"What's noteworthy about Miami English is that we're now in a third, even fourth generation of kids who are using these features of native dialect," said Florida International University sociolinguist Phillip Carter, who studies language in U.S. Latino communities. "So we're not talking — and let me be clear — we're not talking about non-native features. These are native speakers of English who have learned a variety influenced historically by Spanish."
-from Saturday's Miami Herald, an article well worth a read.
Supposuvly, it's not just an accent, it is a true dialect, irregardless of what you might think.
More from the article:
Miami has always been home to Latin American immigrants, but the first sizable wave arrived from Cuba during the 1960s, followed by the Mariel influx of the 1980s and then the balseros of the 1990s. They were joined by political refugees fleeing regimes in Nicaragua and Venezuela and by immigrants from Colombia and Mexico and other countries to the south.

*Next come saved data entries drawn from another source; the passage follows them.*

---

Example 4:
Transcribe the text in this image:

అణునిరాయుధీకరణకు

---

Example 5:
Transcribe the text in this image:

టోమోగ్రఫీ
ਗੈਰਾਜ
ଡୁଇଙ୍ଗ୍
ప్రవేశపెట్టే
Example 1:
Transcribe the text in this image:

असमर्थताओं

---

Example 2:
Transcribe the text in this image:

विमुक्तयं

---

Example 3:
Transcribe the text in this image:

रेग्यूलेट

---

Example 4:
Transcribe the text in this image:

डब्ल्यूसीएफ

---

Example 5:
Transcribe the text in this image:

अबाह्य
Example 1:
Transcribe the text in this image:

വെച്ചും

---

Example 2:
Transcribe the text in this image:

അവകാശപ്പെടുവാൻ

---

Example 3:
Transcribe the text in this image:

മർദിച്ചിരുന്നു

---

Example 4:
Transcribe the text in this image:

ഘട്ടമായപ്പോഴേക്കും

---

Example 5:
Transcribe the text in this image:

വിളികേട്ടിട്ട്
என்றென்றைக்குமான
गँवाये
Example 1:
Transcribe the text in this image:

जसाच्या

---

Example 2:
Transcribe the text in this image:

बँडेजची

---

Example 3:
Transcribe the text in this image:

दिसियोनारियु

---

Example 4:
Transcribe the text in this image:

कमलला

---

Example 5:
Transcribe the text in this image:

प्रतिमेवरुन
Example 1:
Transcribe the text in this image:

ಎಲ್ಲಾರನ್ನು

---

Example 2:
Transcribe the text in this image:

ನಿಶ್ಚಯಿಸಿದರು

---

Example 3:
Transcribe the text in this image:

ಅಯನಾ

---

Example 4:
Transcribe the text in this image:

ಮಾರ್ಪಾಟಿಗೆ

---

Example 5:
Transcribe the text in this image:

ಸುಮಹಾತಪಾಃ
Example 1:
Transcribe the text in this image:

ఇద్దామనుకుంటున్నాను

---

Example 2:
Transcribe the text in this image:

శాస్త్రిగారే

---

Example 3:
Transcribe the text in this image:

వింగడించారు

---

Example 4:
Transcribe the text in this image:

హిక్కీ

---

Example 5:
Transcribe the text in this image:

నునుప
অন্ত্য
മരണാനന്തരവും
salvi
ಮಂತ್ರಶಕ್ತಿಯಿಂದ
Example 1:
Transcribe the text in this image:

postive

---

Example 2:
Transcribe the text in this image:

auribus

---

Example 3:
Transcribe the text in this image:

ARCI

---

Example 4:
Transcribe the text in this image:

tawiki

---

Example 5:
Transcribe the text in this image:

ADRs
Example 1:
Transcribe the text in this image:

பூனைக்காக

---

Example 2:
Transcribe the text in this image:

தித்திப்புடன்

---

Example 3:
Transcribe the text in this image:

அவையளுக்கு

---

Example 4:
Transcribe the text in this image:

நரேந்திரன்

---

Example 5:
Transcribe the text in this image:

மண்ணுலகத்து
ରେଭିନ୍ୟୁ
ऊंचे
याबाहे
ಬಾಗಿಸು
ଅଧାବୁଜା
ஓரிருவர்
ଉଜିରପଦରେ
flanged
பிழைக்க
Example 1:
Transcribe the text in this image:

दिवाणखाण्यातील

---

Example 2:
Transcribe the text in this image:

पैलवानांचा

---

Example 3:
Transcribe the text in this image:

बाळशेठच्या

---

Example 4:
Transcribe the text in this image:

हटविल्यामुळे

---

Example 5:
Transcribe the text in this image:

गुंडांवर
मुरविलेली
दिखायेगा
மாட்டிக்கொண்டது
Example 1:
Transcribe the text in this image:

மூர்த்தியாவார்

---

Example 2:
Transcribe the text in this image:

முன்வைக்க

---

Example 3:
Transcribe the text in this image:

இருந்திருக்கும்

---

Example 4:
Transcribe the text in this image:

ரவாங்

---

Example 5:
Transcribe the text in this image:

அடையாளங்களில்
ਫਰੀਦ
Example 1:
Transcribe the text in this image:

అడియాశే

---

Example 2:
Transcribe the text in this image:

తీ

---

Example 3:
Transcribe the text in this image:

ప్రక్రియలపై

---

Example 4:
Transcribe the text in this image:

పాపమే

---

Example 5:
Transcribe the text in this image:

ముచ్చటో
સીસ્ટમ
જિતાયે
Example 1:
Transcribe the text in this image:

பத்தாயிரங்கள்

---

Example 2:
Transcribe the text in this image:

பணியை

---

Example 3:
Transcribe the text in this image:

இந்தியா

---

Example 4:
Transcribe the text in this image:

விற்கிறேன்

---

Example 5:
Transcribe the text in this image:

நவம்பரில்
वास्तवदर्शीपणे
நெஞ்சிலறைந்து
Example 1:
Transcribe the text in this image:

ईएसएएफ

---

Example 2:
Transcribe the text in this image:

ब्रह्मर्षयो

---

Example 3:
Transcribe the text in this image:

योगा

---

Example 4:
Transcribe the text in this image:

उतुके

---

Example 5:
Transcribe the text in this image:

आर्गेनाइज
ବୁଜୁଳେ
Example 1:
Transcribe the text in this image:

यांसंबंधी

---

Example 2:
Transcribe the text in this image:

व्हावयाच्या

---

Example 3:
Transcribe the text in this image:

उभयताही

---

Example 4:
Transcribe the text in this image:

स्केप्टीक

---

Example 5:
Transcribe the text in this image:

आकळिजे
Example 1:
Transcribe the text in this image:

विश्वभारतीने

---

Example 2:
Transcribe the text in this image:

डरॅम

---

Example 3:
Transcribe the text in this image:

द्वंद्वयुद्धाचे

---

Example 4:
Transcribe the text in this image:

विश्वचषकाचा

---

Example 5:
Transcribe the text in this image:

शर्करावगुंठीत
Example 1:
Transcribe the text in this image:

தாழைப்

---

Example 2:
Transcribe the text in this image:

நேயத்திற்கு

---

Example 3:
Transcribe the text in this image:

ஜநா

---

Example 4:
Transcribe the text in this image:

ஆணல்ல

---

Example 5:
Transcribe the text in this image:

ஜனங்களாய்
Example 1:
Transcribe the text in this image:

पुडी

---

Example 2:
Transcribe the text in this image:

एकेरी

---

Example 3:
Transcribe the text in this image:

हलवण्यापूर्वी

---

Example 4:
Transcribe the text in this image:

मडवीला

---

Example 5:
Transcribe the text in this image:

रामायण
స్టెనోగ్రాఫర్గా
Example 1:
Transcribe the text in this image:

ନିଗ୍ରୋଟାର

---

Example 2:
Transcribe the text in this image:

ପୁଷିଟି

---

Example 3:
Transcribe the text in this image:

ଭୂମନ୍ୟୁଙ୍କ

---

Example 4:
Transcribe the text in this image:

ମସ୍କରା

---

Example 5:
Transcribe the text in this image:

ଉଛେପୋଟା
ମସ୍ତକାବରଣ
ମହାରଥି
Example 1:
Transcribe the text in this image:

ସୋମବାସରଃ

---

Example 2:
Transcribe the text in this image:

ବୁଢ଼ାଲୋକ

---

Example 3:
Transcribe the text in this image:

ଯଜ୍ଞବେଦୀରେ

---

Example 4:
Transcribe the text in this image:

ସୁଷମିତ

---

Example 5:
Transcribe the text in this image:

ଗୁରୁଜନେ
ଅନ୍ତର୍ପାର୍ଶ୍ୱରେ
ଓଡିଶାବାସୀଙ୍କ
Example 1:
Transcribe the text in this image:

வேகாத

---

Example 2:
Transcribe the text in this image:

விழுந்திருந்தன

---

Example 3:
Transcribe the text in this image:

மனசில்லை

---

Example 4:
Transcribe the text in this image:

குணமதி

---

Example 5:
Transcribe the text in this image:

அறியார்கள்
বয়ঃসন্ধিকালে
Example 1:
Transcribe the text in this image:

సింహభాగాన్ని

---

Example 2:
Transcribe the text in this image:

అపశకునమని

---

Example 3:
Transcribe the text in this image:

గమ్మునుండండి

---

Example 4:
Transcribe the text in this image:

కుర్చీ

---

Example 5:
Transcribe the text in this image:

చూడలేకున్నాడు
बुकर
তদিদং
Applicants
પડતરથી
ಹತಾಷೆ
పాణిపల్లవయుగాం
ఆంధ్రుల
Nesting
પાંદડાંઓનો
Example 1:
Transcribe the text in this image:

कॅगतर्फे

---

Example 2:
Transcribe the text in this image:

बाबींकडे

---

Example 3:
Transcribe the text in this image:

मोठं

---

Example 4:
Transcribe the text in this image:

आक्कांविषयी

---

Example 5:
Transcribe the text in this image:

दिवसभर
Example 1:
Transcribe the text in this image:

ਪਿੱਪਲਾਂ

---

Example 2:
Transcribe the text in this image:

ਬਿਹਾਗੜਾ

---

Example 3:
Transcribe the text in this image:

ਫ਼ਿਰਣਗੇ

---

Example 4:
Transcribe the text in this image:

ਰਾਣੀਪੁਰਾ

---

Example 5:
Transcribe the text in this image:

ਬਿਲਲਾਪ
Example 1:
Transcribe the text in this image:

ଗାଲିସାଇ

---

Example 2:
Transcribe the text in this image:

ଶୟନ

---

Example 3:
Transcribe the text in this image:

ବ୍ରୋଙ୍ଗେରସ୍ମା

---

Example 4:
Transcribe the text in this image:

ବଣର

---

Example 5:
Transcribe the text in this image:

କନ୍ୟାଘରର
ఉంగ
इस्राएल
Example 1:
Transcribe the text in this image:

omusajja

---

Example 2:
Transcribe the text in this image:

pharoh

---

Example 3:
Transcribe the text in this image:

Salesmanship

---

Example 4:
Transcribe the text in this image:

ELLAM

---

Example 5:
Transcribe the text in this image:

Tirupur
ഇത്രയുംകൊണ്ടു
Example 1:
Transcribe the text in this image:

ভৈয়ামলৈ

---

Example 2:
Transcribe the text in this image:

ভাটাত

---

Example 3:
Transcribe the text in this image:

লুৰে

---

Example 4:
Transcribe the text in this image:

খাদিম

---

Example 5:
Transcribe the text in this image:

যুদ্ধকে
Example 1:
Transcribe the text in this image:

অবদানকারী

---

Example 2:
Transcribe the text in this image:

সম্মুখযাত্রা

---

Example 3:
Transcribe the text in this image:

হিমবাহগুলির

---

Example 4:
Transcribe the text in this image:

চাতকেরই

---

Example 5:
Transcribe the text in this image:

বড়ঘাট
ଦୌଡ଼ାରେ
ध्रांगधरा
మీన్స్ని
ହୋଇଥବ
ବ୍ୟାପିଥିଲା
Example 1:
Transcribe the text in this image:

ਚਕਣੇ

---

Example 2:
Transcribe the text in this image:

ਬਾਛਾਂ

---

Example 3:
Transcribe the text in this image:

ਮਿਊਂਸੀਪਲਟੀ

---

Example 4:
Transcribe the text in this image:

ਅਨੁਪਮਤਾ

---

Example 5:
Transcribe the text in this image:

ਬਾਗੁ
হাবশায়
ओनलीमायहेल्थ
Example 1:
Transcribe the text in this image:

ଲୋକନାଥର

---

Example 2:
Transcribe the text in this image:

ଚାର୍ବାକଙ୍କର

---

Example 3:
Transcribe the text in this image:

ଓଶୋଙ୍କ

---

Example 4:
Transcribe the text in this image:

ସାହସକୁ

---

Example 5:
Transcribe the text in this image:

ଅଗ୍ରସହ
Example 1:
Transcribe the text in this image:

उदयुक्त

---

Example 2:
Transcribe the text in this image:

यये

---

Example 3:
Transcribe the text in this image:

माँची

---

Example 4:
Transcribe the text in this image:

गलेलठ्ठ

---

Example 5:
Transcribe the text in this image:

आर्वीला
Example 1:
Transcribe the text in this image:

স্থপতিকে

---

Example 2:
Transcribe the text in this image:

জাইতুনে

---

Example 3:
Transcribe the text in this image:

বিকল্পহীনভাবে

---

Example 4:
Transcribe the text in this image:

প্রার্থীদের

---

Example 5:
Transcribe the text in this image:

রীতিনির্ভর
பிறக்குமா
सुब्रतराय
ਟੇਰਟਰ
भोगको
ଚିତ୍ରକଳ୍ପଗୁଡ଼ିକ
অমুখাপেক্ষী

Immigrants overwhelmed the city's population so quickly that before long children growing up in Miami were learning English from people who were not native English speakers themselves. This led to a number of nonnative features like Spanish vowels and "L" sounds being incorporated into the language.
The first sizable wave of Stokes kids arrived in the 70s and early 80s.
On one of the first telephone calls from Macon after his arrival Freshman year at Davidson, he said, "Dad, I feel like a Cuban!" I said, something like "you are a Cuban; you just happen to look like everyone else up there."